Minggu, 10 April 2022 / 22:57 WIB

https://nasional.kontan.co.id/news/ini-yang-bikin-tax-holiday-dan-tax-allowance-minim-peminat?page=2

KONTAN.CO.ID –  JAKARTA. Pemerintah akan melakukan evaluasi pemberian insentif pajak atau fasilitas perpajakan yaitu, tax holiday dan tax allowance. Monitoring tersebut antara lain untuk memastikan bahwa kebijakannya dapat berjalan dengan baik, tidak menemui hambatan yang signifikan, dan dapat memenuhi objektifnya.

Direktur Eksekutif Pratama-Kreston Tax Research Institute (TRI), Prianto Budi Saptono mengungkapkan, jika dilihat fasilitas pajaknya, secara umum perusahaan akan tertarik dengan fasilitas tersebut.

Akan tetapi, jika mengacu pada Peraturan Menteri Keuangan (PMK) No. 130/2020, calon investor akan berpikir lagi karena persyaratannya cukup banyak dan sedikit memberatkan.

Adapun persyaratan dalam PMK tersebut misalnya, wajib pajak badan yang dapat memperoleh fasilitas tax holiday harus melakukan penanaman modal baru yang belum pernah diterbitkan keputusan pemberian atau penolakan tax holiday.

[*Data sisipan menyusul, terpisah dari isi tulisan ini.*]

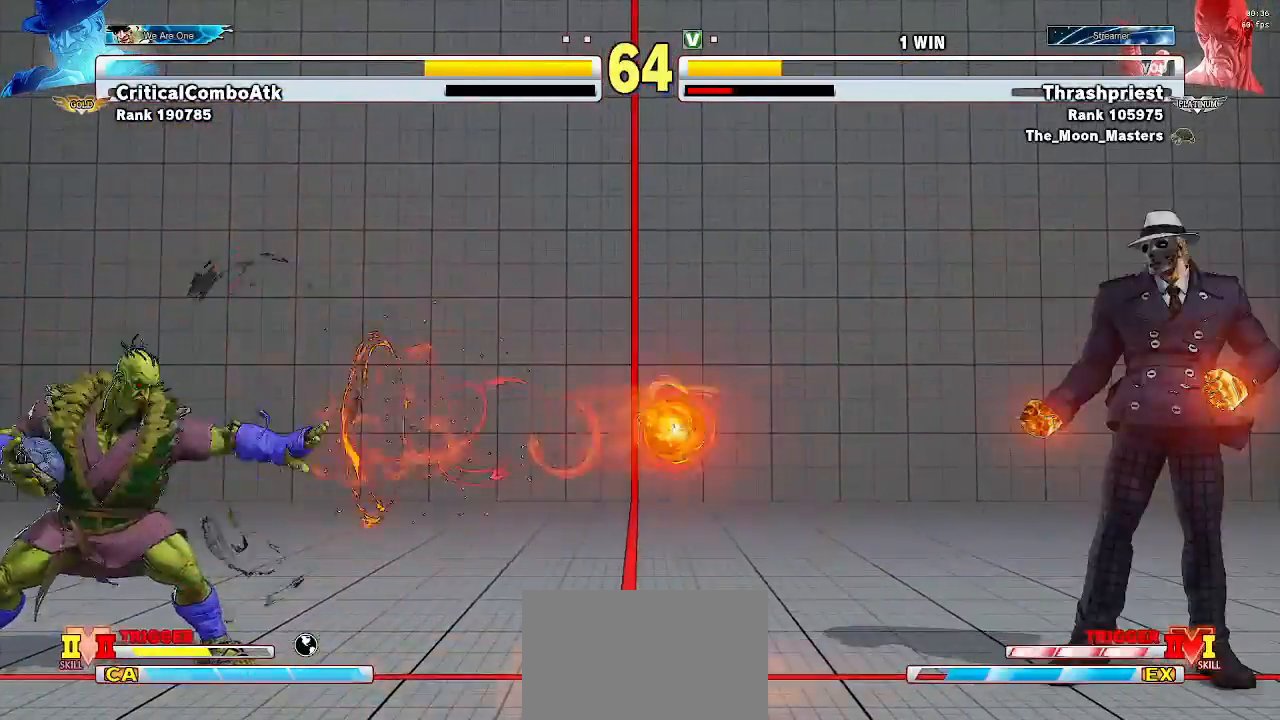
{"buttons": [], "left_stick": "left", "events": [[33, "left_stick", "right"], [167, "left_stick", "center"], [433, "left_stick", "left"]]}
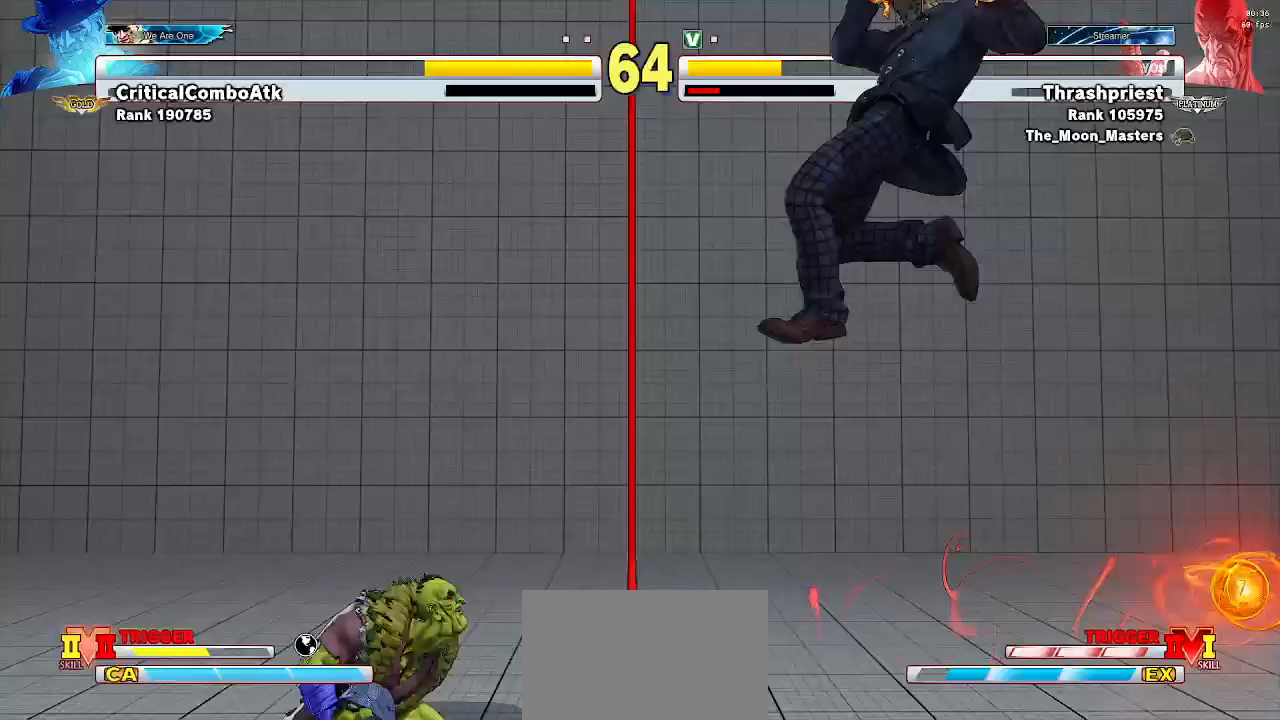
{"buttons": [], "left_stick": "down-left", "events": [[233, "left_stick", "down-left"], [433, "TRIANGLE", "down"], [500, "TRIANGLE", "up"]]}
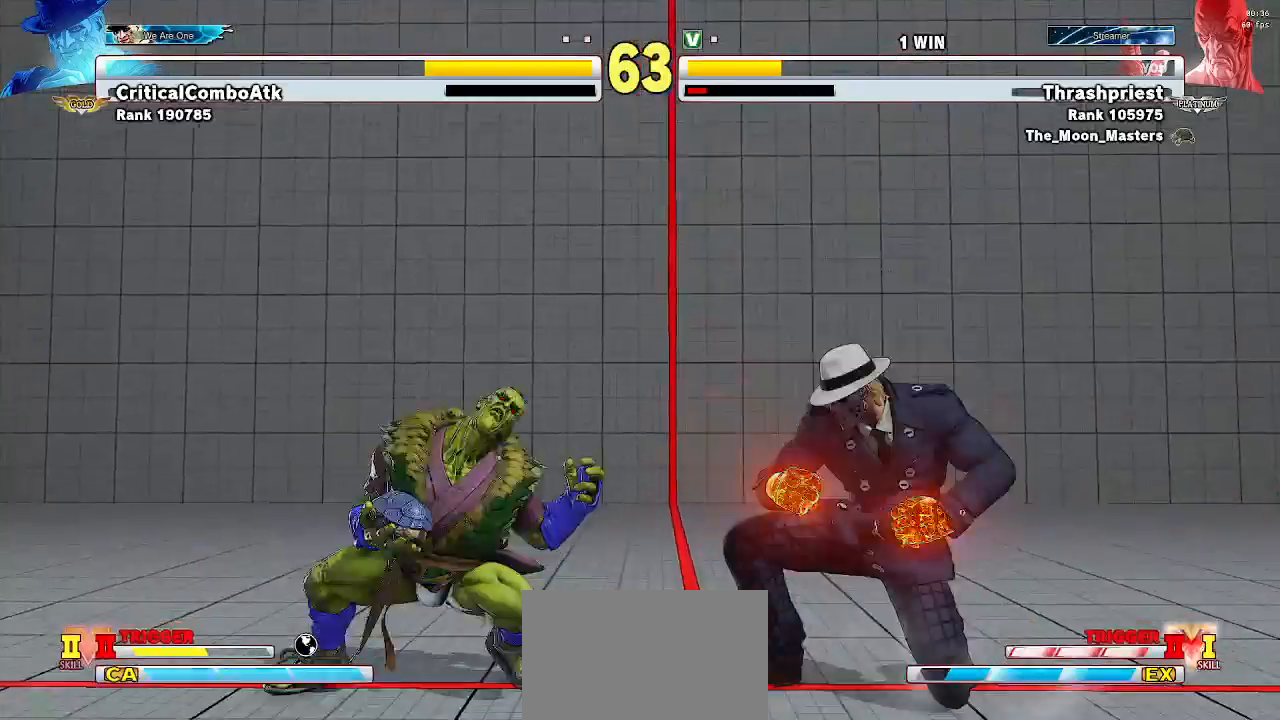
{"buttons": [], "left_stick": "down-left", "events": [[67, "R1", "down"], [67, "R2", "down"], [100, "left_stick", "center"], [133, "R1", "up"], [133, "R2", "up"], [367, "left_stick", "down-left"]]}
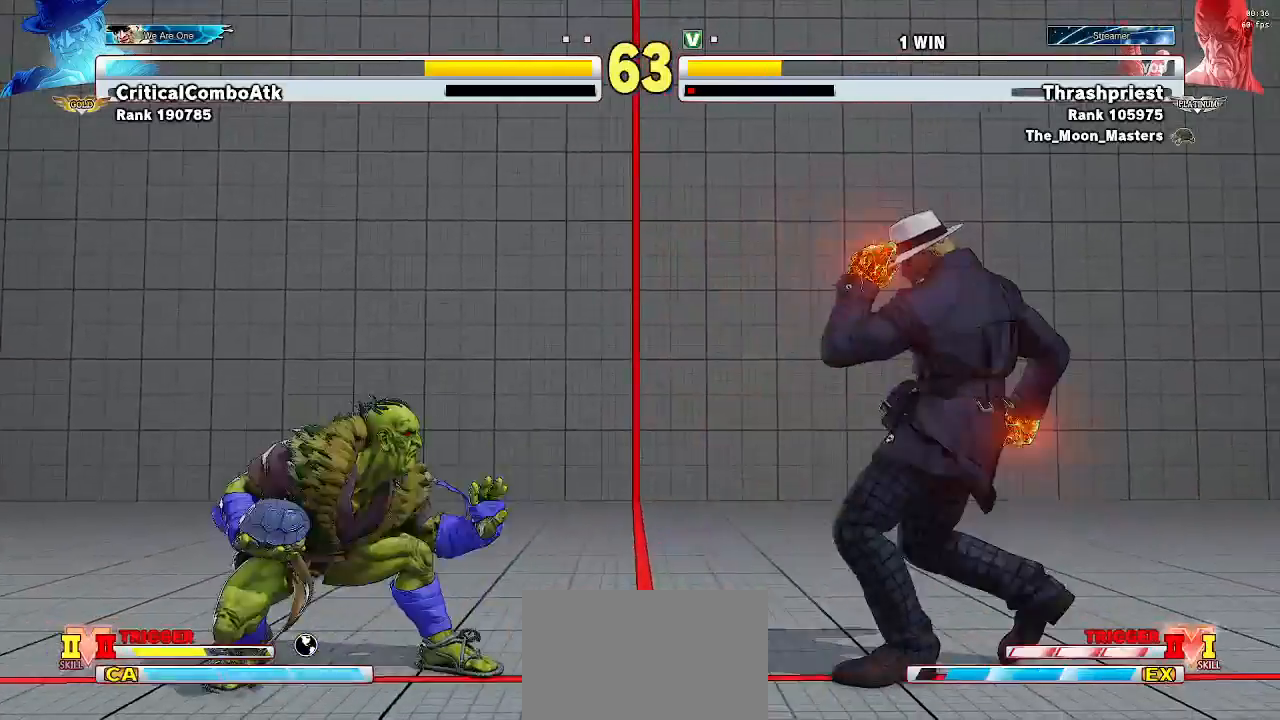
{"buttons": [], "left_stick": "down-left", "events": [[100, "left_stick", "left"], [400, "left_stick", "down-left"]]}
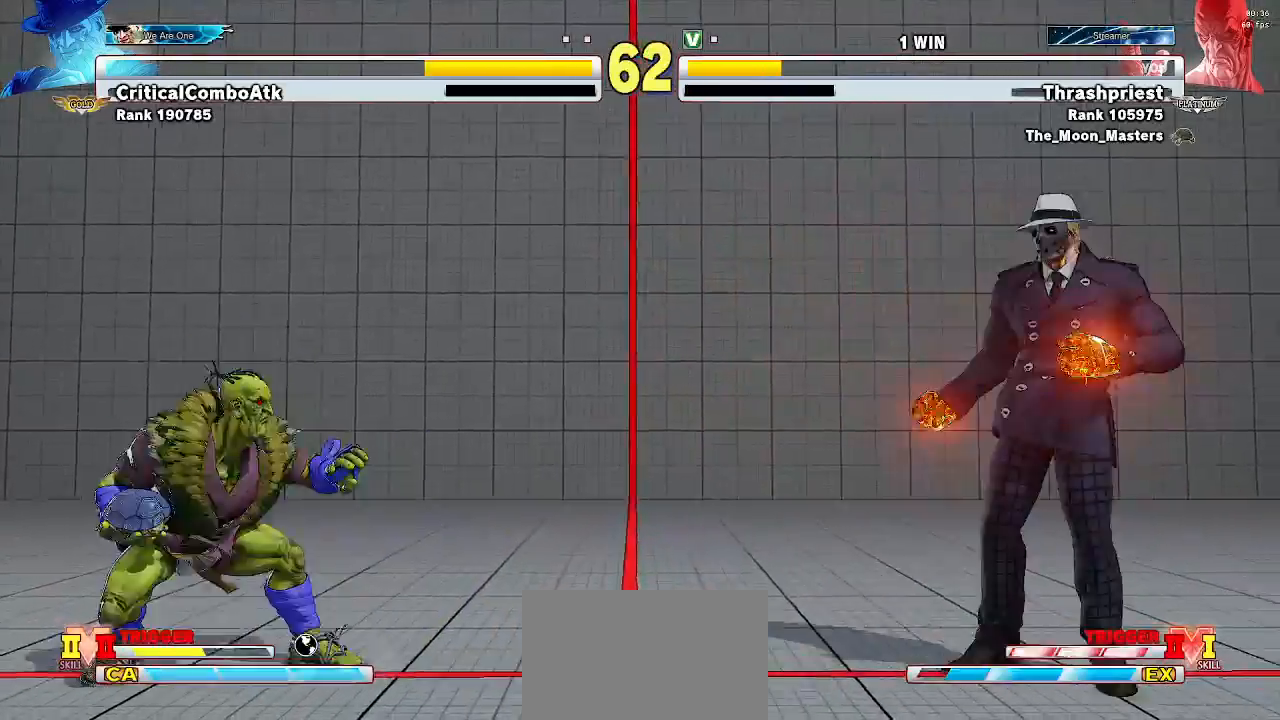
{"buttons": [], "left_stick": "center", "events": [[100, "left_stick", "left"], [500, "left_stick", "center"]]}
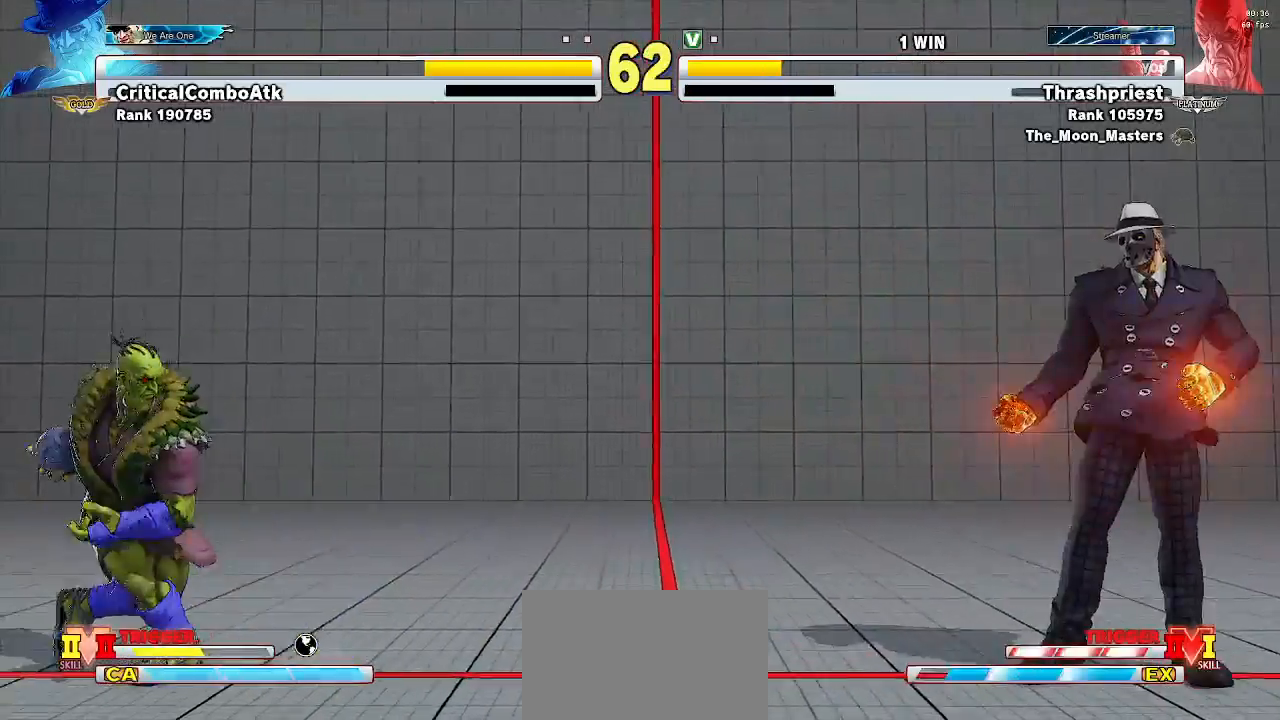
{"buttons": [], "left_stick": "right", "events": [[33, "left_stick", "left"], [67, "left_stick", "center"], [167, "left_stick", "right"], [233, "left_stick", "center"], [467, "left_stick", "right"]]}
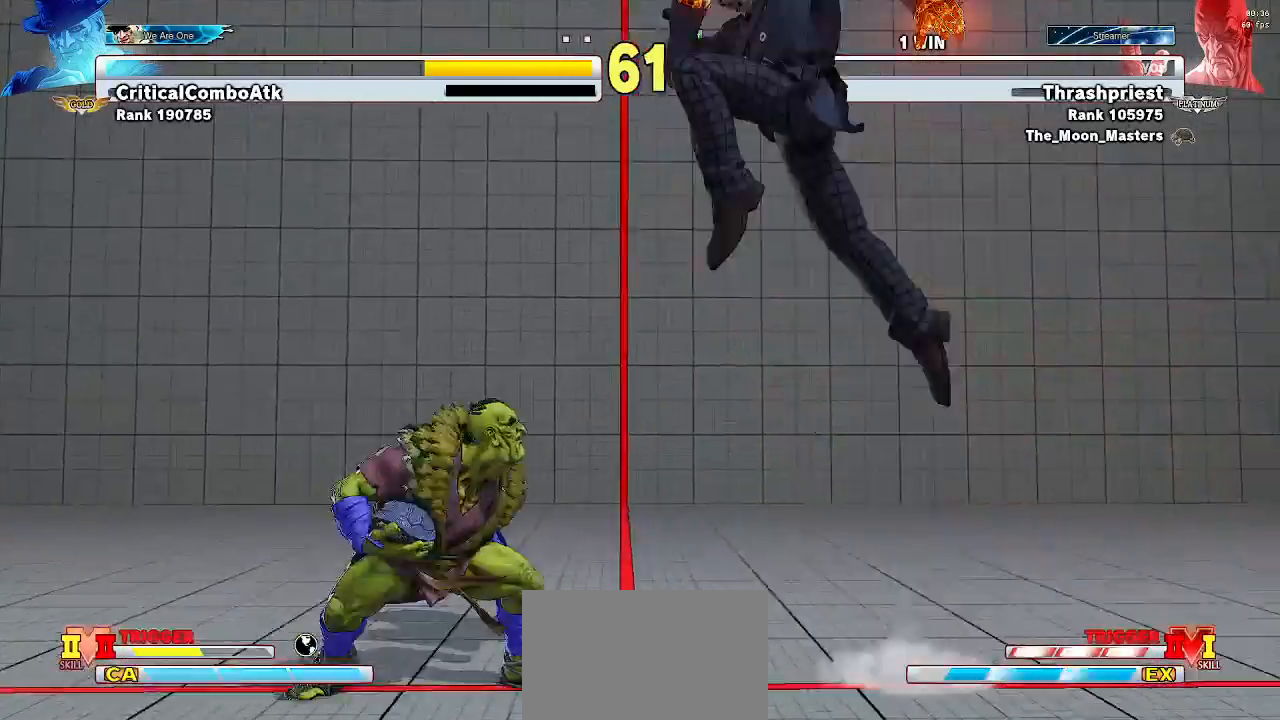
{"buttons": ["SQUARE"], "left_stick": "right", "events": [[33, "TRIANGLE", "down"], [100, "TRIANGLE", "up"], [100, "left_stick", "center"], [200, "left_stick", "right"], [500, "SQUARE", "down"]]}
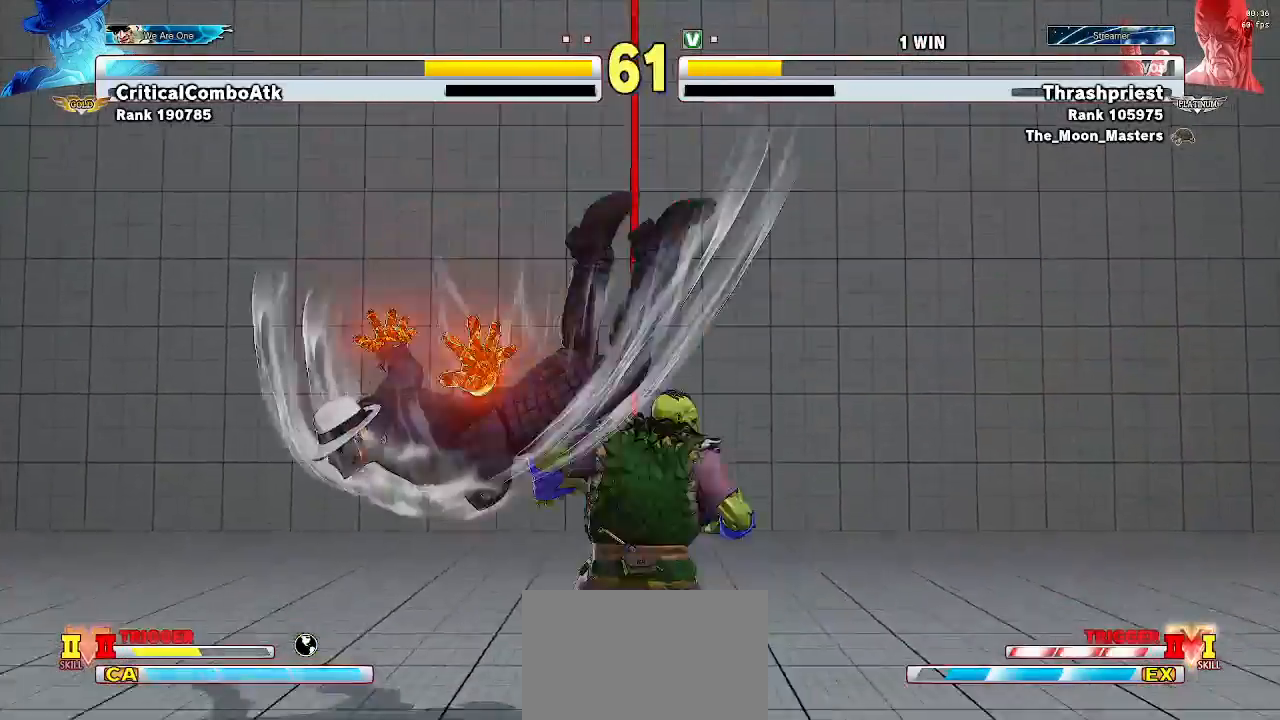
{"buttons": [], "left_stick": "down-right", "events": [[133, "SQUARE", "up"], [367, "left_stick", "down-right"]]}
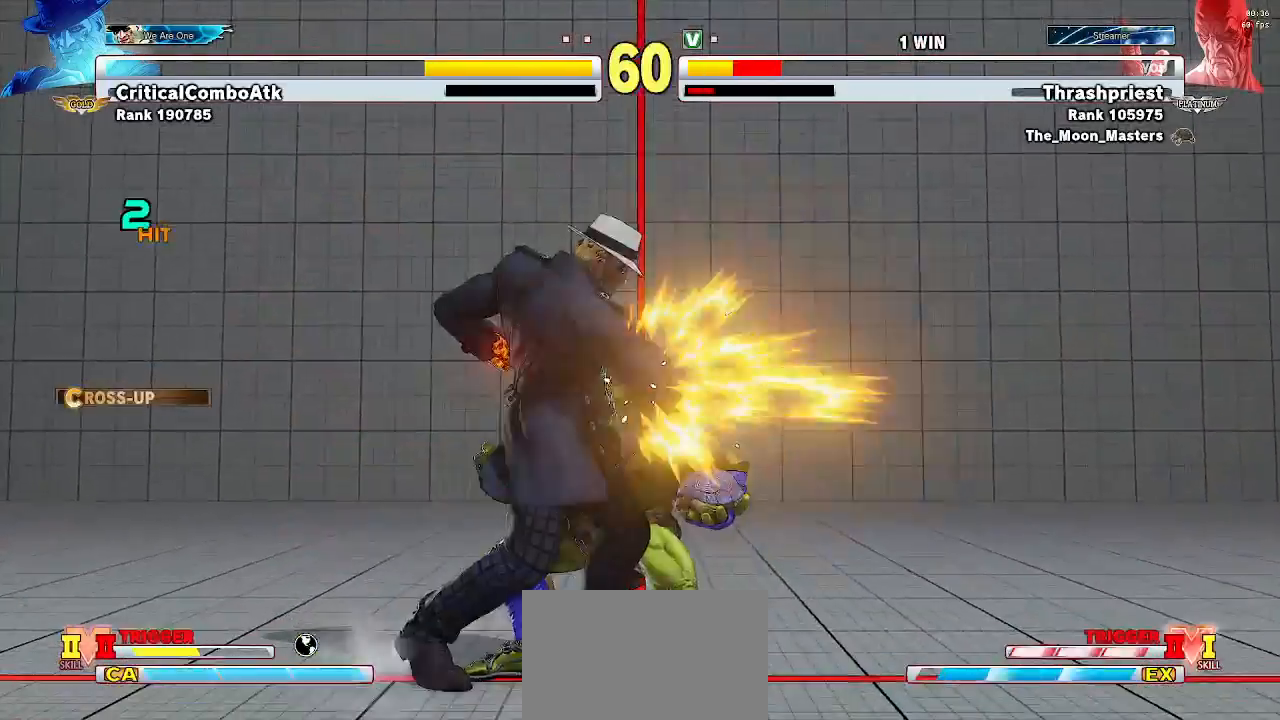
{"buttons": [], "left_stick": "down-right", "events": [[167, "SQUARE", "down"], [367, "SQUARE", "up"]]}
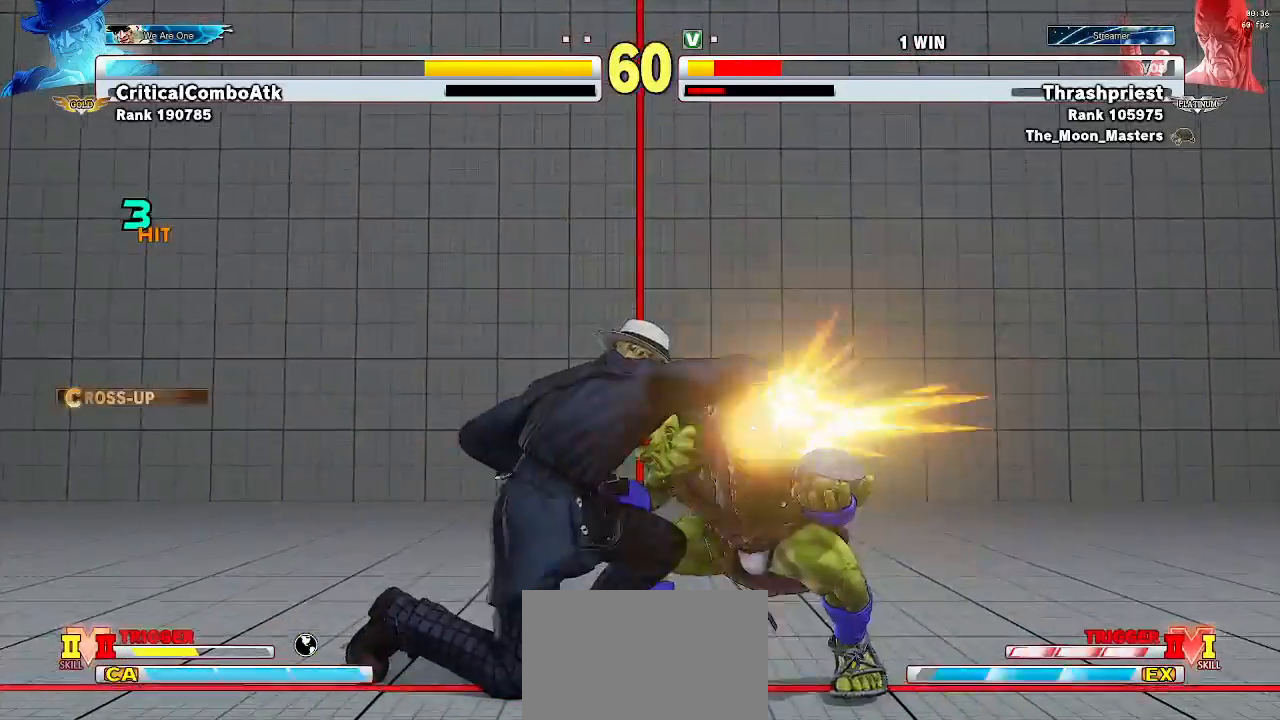
{"buttons": ["SQUARE"], "left_stick": "down-right", "events": [[433, "SQUARE", "down"]]}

Kemudian, belum pernah mendapatkan fasilitas tax allowance, belum pernah mendapatkan fasilitas investment allowance, dan belum pernah mendapatkan fasilitas PPh pada kawasan ekonomi khusus (KEK).

Kriteria lainnya yang juga harus dipenuhi wajib pajak badan untuk memperoleh tax holiday adalah harus merupakan industri pionir, harus berstatus badan hukum Indonesia, harus memiliki nilai rencana penanaman modal baru paling sedikit Rp 100 miliar, dan harus memenuhi ketentuan besaran perbandingan utang dan modal yang diatur dalam PMK No. 169/2015.

Sehingga, Prianto menganggap evaluasi kebijakan pemberian fasilitas tax holiday dan/atau tax allowance, menjadi hal normal juga agar kebijakan pemerintah bersifat fleksibel sesuai dengan kondisi perekonomian.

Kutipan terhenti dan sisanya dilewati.